#### [Aim of the exercise]
When a line in the entries contains the word "entrepreneur", copy that line in full.

━━ Given records ━━

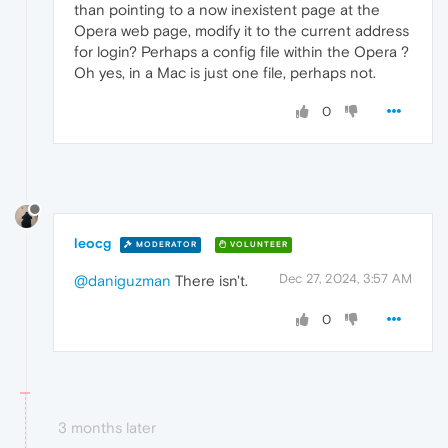
than pointing to a now inexistent page at the
Opera web page, modify it to the current address
for login? Perhaps a config file within the Opera ?
Oh yes, in a Mac is just one file, perhaps not.
0
leocg
MODERATOR
VOLUNTEER
Dec 27, 2024, 3:57 AM
@daniguzman
There isn't.
0
3 months later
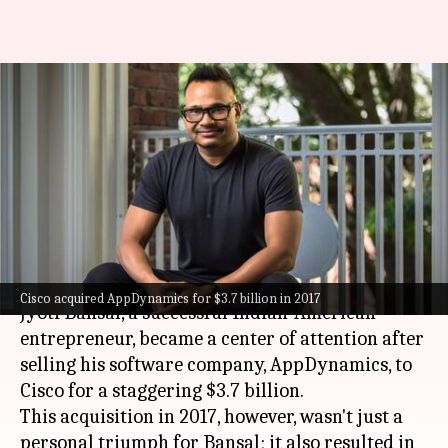
How Indian-origin
entrepreneur Jyoti Bansal
turned 400 employees into
millionaires
By
Oct 17, 2024
04:25 pm
Mudit Dube
What's the story
Cisco acquired AppDynamics for $3.7 billion in 2017
Jyoti Bansal, a successful Indian-American
entrepreneur, became a center of attention after
selling his software company, AppDynamics, to
Cisco for a staggering $3.7 billion.
This acquisition in 2017, however, wasn't just a
personal triumph for Bansal; it also resulted in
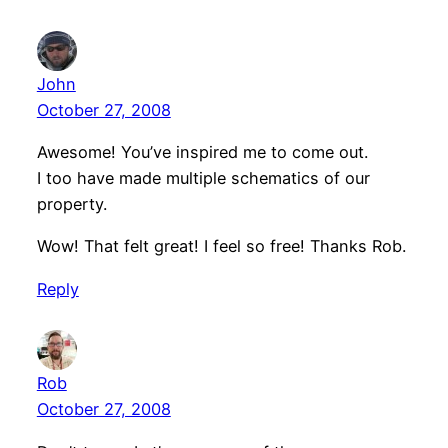
John
October 27, 2008
Awesome! You’ve inspired me to come out.
I too have made multiple schematics of our
property.
Wow! That felt great! I feel so free! Thanks Rob.
Reply
Rob
October 27, 2008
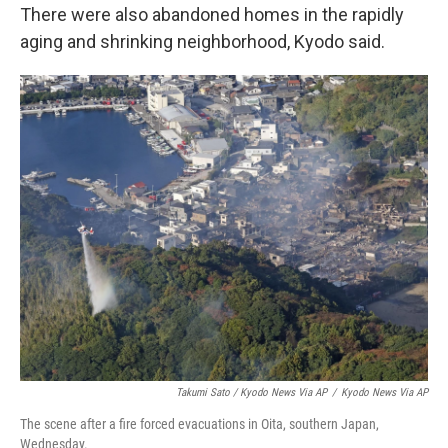
There were also abandoned homes in the rapidly
aging and shrinking neighborhood, Kyodo said.
Takumi Sato / Kyodo News Via AP
/
Kyodo News Via AP
The scene after a fire forced evacuations in Oita, southern Japan,
Wednesday.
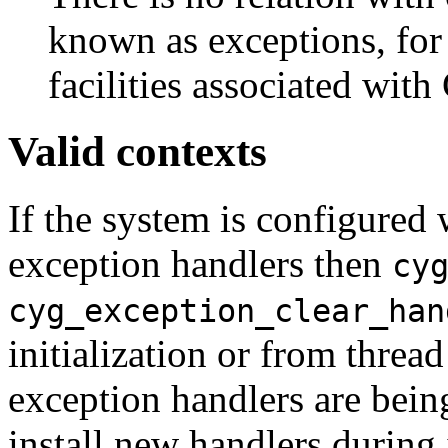
known as exceptions, fo
facilities associated with
Valid contexts
If the system is configured 
exception handlers then
cy
cyg_exception_clear_han
initialization or from thread
exception handlers are being
install new handlers during 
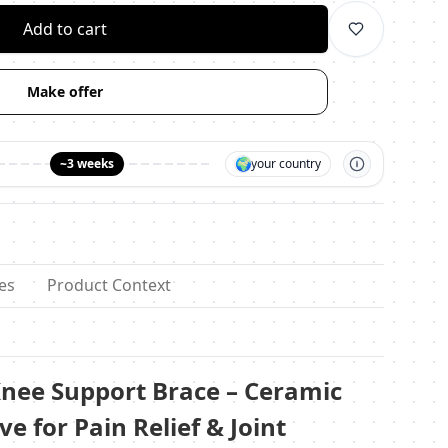
Add to cart
Make offer
🌍
~3 weeks
your country
es
Product Context
nee Support Brace – Ceramic
ve for Pain Relief & Joint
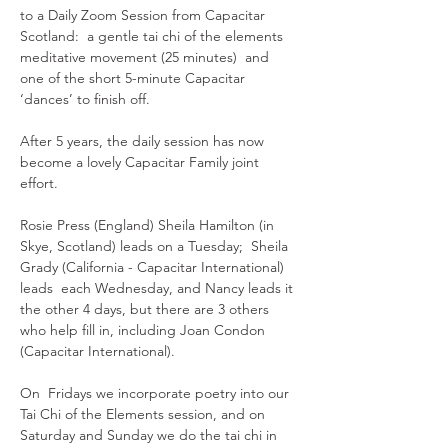
to a Daily Zoom Session from Capacitar 
Scotland:  a gentle tai chi of the elements 
meditative movement (25 minutes)  and 
one of the short 5-minute Capacitar 
‘dances’ to finish off.
After 5 years, the daily session has now 
become a lovely Capacitar Family joint 
effort.  
Rosie Press (England) Sheila Hamilton (in 
Skye, Scotland) leads on a Tuesday;  Sheila 
Grady (California - Capacitar International) 
leads  each Wednesday, and Nancy leads it 
the other 4 days, but there are 3 others 
who help fill in, including Joan Condon 
(Capacitar International).
On  Fridays we incorporate poetry into our 
Tai Chi of the Elements session, and on 
Saturday and Sunday we do the tai chi in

━━━

#### [Task answer]
entrepreneur Jyoti Bansal
entrepreneur, became a center of attention after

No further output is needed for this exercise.